- TO-DO ITEM -
Could you return all of the records exactly as they stand?

--- RECORDS SUPPLIED Enclosed Below ---

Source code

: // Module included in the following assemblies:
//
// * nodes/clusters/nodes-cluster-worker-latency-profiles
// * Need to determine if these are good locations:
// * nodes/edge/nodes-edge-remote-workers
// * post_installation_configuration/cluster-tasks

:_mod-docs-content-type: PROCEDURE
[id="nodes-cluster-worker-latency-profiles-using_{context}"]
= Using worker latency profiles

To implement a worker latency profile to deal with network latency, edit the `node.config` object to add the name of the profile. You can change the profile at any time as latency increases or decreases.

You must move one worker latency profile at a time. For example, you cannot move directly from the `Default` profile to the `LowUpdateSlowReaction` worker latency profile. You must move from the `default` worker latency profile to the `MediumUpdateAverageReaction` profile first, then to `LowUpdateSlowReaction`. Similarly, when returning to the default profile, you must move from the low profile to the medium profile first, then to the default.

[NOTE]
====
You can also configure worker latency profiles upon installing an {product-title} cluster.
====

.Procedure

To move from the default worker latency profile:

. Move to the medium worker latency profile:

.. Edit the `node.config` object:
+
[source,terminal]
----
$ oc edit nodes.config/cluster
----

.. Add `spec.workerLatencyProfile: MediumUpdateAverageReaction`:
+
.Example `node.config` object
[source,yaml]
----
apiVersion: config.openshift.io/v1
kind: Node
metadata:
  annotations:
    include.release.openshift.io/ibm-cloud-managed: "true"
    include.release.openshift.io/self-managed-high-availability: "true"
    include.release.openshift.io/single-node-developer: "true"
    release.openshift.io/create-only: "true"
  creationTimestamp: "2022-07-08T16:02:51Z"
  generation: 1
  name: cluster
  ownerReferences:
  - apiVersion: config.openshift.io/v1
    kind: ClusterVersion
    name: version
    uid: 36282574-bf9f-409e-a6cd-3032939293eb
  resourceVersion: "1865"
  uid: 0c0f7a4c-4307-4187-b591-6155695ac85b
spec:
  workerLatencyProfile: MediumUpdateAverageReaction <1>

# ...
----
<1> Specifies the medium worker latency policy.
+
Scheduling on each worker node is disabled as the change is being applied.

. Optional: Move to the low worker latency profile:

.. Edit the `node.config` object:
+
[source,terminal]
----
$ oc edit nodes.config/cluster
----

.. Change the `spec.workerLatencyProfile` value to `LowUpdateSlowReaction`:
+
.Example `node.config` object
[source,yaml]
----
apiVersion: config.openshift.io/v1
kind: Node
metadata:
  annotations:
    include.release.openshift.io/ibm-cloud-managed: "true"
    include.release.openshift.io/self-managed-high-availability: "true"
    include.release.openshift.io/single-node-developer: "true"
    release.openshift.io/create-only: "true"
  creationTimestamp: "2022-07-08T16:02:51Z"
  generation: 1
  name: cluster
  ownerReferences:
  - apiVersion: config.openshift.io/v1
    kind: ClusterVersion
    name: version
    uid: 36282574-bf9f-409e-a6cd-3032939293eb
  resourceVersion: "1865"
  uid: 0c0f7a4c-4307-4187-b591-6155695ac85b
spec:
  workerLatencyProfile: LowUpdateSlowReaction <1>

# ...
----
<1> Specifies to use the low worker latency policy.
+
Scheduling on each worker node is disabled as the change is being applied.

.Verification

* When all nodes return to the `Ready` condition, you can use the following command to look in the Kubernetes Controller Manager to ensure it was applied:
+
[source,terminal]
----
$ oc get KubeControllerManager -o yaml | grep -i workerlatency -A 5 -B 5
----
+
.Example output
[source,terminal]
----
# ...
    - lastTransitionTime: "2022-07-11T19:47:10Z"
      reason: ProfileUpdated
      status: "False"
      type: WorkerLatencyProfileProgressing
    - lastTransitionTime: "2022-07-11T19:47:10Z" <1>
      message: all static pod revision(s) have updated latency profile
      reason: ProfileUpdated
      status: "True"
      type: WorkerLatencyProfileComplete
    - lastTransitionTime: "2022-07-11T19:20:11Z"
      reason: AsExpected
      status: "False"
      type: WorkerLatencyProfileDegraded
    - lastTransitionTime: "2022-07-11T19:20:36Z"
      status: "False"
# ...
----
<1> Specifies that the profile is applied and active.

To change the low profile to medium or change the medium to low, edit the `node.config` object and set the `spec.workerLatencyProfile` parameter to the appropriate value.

--- End of Enclosed RECORDS SUPPLIED ---

- RESPONSE TO THE EXERCISE -
Source code

: // Module included in the following assemblies:
//
// * nodes/clusters/nodes-cluster-worker-latency-profiles
// * Need to determine if these are good locations:
// * nodes/edge/nodes-edge-remote-workers
// * post_installation_configuration/cluster-tasks

:_mod-docs-content-type: PROCEDURE
[id="nodes-cluster-worker-latency-profiles-using_{context}"]
= Using worker latency profiles

To implement a worker latency profile to deal with network latency, edit the `node.config` object to add the name of the profile. You can change the profile at any time as latency increases or decreases.

You must move one worker latency profile at a time. For example, you cannot move directly from the `Default` profile to the `LowUpdateSlowReaction` worker latency profile. You must move from the `default` worker latency profile to the `MediumUpdateAverageReaction` profile first, then to `LowUpdateSlowReaction`. Similarly, when returning to the default profile, you must move from the low profile to the medium profile first, then to the default.

[NOTE]
====
You can also configure worker latency profiles upon installing an {product-title} cluster.
====

.Procedure

To move from the default worker latency profile:

. Move to the medium worker latency profile:

.. Edit the `node.config` object:
+
[source,terminal]
----
$ oc edit nodes.config/cluster
----

.. Add `spec.workerLatencyProfile: MediumUpdateAverageReaction`:
+
.Example `node.config` object
[source,yaml]
----
apiVersion: config.openshift.io/v1
kind: Node
metadata:
  annotations:
    include.release.openshift.io/ibm-cloud-managed: "true"
    include.release.openshift.io/self-managed-high-availability: "true"
    include.release.openshift.io/single-node-developer: "true"
    release.openshift.io/create-only: "true"
  creationTimestamp: "2022-07-08T16:02:51Z"
  generation: 1
  name: cluster
  ownerReferences:
  - apiVersion: config.openshift.io/v1
    kind: ClusterVersion
    name: version
    uid: 36282574-bf9f-409e-a6cd-3032939293eb
  resourceVersion: "1865"
  uid: 0c0f7a4c-4307-4187-b591-6155695ac85b
spec:
  workerLatencyProfile: MediumUpdateAverageReaction <1>

# ...
----
<1> Specifies the medium worker latency policy.
+
Scheduling on each worker node is disabled as the change is being applied.

. Optional: Move to the low worker latency profile:

.. Edit the `node.config` object:
+
[source,terminal]
----
$ oc edit nodes.config/cluster
----

.. Change the `spec.workerLatencyProfile` value to `LowUpdateSlowReaction`:
+
.Example `node.config` object
[source,yaml]
----
apiVersion: config.openshift.io/v1
kind: Node
metadata:
  annotations:
    include.release.openshift.io/ibm-cloud-managed: "true"
    include.release.openshift.io/self-managed-high-availability: "true"
    include.release.openshift.io/single-node-developer: "true"
    release.openshift.io/create-only: "true"
  creationTimestamp: "2022-07-08T16:02:51Z"
  generation: 1
  name: cluster
  ownerReferences:
  - apiVersion: config.openshift.io/v1
    kind: ClusterVersion
    name: version
    uid: 36282574-bf9f-409e-a6cd-3032939293eb
  resourceVersion: "1865"
  uid: 0c0f7a4c-4307-4187-b591-6155695ac85b
spec:
  workerLatencyProfile: LowUpdateSlowReaction <1>

# ...
----
<1> Specifies to use the low worker latency policy.
+
Scheduling on each worker node is disabled as the change is being applied.

.Verification

* When all nodes return to the `Ready` condition, you can use the following command to look in the Kubernetes Controller Manager to ensure it was applied:
+
[source,terminal]
----
$ oc get KubeControllerManager -o yaml | grep -i workerlatency -A 5 -B 5
----
+
.Example output
[source,terminal]
----
# ...
    - lastTransitionTime: "2022-07-11T19:47:10Z"
      reason: ProfileUpdated
      status: "False"
      type: WorkerLatencyProfileProgressing
    - lastTransitionTime: "2022-07-11T19:47:10Z" <1>
      message: all static pod revision(s) have updated latency profile
      reason: ProfileUpdated
      status: "True"
      type: WorkerLatencyProfileComplete
    - lastTransitionTime: "2022-07-11T19:20:11Z"
      reason: AsExpected
      status: "False"
      type: WorkerLatencyProfileDegraded
    - lastTransitionTime: "2022-07-11T19:20:36Z"
      status: "False"
# ...
----
<1> Specifies that the profile is applied and active.

To change the low profile to medium or change the medium to low, edit the `node.config` object and set the `spec.workerLatencyProfile` parameter to the appropriate value.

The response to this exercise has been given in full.